Un'occhiata al mio diploma, esistente, senza documenti, a base di latte. Non era la prova del mio valore. Lo ero. E sarebbe bastato.
Hanno visto il mio portafoglio. Oggi avrei ricordato loro che ho carattere.
La mattina dopo, mi aspettavo il silenzio. Nessun messaggio, solo il solito vuoto che provavo ogni volta che sfidavo la mia famiglia.
Ma sai che Sierra non considerava un "no" definitivo.
Alle 9:03, il video è stato pubblicato. Non la seguivo più, ma Claire me l'ha mandato.
"Devi vederlo", diceva il suo messaggio.
Il video iniziava con una dolce musica di pianoforte e Sierra suonava direttamente davanti alle telecamere, con la sua voce tremante, quasi fin troppo sincera, a causa del sistema operativo.
"Ho sempre creduto nel sostegno tra donne", iniziava. "Ma in quel periodo ho imparato a mie spese che non tutte le donne nella vita vogliono vincere. Nemmeno se quella donna è tua sorella."
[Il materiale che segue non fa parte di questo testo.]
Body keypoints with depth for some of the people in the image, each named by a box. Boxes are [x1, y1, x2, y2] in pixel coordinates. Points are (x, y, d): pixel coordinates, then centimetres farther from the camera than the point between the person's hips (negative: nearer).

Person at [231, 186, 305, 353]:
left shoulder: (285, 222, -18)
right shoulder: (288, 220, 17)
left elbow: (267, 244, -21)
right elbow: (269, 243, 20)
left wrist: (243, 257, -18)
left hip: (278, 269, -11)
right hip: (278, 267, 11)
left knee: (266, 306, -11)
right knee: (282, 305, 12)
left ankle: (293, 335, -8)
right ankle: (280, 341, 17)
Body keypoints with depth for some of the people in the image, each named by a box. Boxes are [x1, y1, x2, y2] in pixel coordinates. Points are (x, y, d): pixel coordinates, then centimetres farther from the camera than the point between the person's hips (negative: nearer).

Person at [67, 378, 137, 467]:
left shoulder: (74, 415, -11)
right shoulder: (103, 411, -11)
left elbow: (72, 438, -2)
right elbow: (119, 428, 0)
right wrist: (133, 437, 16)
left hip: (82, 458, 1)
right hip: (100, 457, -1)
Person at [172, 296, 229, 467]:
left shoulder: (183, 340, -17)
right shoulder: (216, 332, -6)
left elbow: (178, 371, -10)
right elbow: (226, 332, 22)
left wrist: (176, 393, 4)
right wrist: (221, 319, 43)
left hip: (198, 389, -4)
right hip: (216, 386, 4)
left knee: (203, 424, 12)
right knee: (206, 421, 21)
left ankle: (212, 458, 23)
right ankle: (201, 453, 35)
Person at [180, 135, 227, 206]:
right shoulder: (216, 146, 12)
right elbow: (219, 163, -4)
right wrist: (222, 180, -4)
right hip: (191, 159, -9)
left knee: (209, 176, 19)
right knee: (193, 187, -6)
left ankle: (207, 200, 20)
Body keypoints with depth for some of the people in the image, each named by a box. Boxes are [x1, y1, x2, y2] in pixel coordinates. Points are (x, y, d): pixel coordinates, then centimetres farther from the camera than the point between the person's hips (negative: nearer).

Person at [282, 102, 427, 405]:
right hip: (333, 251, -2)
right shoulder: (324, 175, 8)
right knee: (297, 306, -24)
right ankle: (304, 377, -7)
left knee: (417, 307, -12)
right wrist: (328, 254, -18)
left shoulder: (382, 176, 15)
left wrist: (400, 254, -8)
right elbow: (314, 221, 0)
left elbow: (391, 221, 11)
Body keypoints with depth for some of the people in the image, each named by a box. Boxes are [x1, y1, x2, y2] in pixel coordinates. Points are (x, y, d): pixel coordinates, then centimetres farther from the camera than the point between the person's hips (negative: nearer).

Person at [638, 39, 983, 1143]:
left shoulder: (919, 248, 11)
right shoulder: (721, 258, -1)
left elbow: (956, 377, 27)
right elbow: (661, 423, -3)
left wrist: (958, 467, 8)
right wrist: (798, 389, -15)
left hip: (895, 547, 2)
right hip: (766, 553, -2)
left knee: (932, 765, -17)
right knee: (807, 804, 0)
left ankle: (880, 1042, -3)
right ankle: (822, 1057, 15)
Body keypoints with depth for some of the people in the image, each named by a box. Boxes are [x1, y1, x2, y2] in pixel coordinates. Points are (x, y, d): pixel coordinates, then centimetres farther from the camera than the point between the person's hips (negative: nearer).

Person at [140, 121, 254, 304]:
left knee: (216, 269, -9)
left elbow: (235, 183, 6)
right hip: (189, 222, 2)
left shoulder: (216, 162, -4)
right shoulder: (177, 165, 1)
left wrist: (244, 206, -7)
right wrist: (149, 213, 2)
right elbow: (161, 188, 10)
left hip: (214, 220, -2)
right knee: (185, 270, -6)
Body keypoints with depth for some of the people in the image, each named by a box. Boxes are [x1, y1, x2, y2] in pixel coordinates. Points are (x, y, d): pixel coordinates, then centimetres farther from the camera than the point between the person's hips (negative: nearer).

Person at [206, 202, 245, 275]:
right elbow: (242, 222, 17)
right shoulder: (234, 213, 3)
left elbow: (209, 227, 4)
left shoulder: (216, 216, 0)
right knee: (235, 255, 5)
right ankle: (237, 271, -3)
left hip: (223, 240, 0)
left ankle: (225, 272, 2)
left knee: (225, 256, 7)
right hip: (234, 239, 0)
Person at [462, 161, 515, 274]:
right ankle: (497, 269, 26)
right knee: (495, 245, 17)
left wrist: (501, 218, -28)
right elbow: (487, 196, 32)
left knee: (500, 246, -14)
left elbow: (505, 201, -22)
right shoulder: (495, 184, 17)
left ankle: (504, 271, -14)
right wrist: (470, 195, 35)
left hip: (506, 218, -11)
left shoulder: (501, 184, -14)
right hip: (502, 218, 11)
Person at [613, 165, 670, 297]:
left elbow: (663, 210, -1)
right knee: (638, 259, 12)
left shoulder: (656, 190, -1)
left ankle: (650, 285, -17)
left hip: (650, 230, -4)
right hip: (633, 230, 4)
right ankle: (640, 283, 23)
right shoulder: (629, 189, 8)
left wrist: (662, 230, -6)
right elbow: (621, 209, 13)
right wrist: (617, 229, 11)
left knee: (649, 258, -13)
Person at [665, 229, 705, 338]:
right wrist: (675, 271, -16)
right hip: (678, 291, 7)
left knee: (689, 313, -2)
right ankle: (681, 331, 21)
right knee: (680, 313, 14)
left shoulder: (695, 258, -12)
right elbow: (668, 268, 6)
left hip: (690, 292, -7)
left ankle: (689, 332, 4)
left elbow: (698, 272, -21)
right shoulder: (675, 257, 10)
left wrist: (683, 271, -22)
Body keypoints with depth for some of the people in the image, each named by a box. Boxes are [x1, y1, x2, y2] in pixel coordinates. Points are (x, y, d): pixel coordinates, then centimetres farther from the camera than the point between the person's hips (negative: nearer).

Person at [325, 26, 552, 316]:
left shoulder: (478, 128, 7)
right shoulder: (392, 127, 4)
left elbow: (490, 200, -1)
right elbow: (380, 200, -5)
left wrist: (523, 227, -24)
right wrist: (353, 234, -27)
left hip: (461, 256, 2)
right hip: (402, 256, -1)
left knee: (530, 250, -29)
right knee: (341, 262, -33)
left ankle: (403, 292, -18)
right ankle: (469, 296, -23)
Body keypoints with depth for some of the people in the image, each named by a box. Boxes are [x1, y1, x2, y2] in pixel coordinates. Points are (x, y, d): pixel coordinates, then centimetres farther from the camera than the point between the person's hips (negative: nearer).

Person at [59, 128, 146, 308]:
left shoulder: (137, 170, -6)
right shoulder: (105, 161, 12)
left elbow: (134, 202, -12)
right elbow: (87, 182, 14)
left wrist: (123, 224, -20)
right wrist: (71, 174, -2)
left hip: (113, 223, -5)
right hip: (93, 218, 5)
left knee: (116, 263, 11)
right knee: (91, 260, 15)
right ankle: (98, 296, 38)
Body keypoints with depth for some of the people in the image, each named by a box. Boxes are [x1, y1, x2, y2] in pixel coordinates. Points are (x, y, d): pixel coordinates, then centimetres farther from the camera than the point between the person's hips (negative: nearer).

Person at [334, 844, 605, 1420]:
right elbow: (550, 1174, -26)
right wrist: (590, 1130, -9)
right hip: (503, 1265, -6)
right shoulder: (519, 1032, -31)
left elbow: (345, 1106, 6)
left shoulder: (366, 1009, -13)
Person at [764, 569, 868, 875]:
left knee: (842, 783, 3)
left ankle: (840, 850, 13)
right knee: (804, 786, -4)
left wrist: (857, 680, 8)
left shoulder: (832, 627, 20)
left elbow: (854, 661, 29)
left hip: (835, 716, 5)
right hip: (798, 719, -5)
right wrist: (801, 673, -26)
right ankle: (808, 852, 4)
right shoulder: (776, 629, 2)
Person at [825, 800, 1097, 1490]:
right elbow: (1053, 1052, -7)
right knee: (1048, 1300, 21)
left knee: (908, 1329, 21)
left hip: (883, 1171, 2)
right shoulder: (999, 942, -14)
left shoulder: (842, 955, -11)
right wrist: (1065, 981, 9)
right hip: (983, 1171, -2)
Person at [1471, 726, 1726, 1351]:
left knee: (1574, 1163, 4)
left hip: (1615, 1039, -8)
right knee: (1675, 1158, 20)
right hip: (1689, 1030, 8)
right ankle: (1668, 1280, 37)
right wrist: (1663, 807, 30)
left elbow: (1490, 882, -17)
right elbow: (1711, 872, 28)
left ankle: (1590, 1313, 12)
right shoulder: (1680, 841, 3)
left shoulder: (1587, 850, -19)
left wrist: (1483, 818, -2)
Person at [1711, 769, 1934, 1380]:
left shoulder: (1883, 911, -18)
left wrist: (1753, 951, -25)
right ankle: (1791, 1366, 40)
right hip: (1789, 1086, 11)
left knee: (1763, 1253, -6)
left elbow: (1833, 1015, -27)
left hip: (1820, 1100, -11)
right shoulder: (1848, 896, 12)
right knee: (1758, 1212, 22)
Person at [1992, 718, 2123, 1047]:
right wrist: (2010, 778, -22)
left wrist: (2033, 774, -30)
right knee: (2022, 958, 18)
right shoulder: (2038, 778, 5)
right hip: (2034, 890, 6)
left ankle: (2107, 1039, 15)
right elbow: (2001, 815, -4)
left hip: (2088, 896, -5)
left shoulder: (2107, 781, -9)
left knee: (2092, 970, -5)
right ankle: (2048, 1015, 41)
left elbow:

Mi si è rivoltato lo stomaco.
Lei ha perseverato.
«Avevo un bellissimo sogno: creare un santuario del benessere, uno spazio per la guarigione e l'emancipazione. Ma quando chiedo supporto a qualcuno di cui mi fido, mi dicono che il mio sogno non è reale, che sono solo un'estetista, che non valgo l'investimento.»
Guardate i suoi sorrisi, le candele, i vasetti di cosmetici, la latte art: tutto filtrato e perfezionato alla perfezione.
«Sto ancora costruendo», mi sono presentata. «Perché nessuno, nemmeno il sangue, può offuscare i risultati se non glielo permetti.»
I commenti si sono riversati.
«Non lei, Regina.»
«La gelosia è una malattia.»
«Continua a brillare.»
«Sei una sorella. Lo sei sempre stata.»
Fissavo lo schermo, il cuore che mi batteva forte. Tutto si contorceva, e dentro di me si agitava il male.